Zuletzt wähnten sich ÖVP und FPÖ „auf der Zielgeraden“, wie beide Parteien unisono erklärten – am Montag folgte dann in einer Verhandlungsrunde allerdings eine Planänderung: Man wolle nun doch noch mit dem Gesetz warten, bis der VfGH die Prüfung der Modelle aus Oberösterreich und dem Burgenland abgeschlossen hat. Der Grund: Diese Regelungen ähneln der türkis-blauen in Teilen frappant – und ein Kippen der Kürzungen gilt Experten zufolge als sehr wahrscheinlich. Auch der Europäische Gerichtshof (EuGH) prüft momentan Oberösterreichs Modell.

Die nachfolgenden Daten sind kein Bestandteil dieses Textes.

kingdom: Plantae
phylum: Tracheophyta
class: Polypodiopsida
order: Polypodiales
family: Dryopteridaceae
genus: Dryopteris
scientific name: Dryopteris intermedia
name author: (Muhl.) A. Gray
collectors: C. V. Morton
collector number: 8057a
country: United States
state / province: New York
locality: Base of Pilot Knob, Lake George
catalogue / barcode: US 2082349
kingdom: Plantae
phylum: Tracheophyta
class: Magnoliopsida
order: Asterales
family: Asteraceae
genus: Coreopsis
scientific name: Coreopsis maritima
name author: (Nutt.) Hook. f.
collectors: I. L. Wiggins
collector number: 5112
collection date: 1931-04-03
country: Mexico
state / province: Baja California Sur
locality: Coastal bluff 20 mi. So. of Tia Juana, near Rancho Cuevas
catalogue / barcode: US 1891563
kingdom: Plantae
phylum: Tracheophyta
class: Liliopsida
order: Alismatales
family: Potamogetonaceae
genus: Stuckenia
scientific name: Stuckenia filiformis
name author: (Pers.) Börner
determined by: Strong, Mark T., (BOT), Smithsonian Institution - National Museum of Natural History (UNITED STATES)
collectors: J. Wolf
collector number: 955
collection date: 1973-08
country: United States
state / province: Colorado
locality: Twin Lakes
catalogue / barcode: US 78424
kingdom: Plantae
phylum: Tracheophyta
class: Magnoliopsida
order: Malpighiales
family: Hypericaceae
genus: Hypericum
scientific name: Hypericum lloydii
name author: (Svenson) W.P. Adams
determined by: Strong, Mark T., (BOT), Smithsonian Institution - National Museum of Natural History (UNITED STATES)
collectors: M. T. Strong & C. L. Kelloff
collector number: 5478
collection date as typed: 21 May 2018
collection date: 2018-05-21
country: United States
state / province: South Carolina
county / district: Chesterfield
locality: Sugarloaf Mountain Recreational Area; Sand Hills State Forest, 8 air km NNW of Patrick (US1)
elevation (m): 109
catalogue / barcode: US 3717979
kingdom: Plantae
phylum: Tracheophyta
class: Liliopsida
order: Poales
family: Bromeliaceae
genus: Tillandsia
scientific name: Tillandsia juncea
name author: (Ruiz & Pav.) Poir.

Mit der neuen Vorgehensweise wollen die Regierungsparteien verhindern, dass man ein Gesetz in Begutachtung schickt, das wenig später für ungültig erklärt wird. Das geplante Datum für das Inkrafttreten der Reform – Jänner 2019 – wackelt nun laut Koalitionskreisen.

Denn wann genau der VfGH entscheidet, ist derzeit nicht klar. Nur so viel: Wird die Materie nicht in die nächste Session der Höchstrichter verschoben, dürfe man Insidern zufolge mit einem Erkenntnis in den kommenden Wochen rechnen.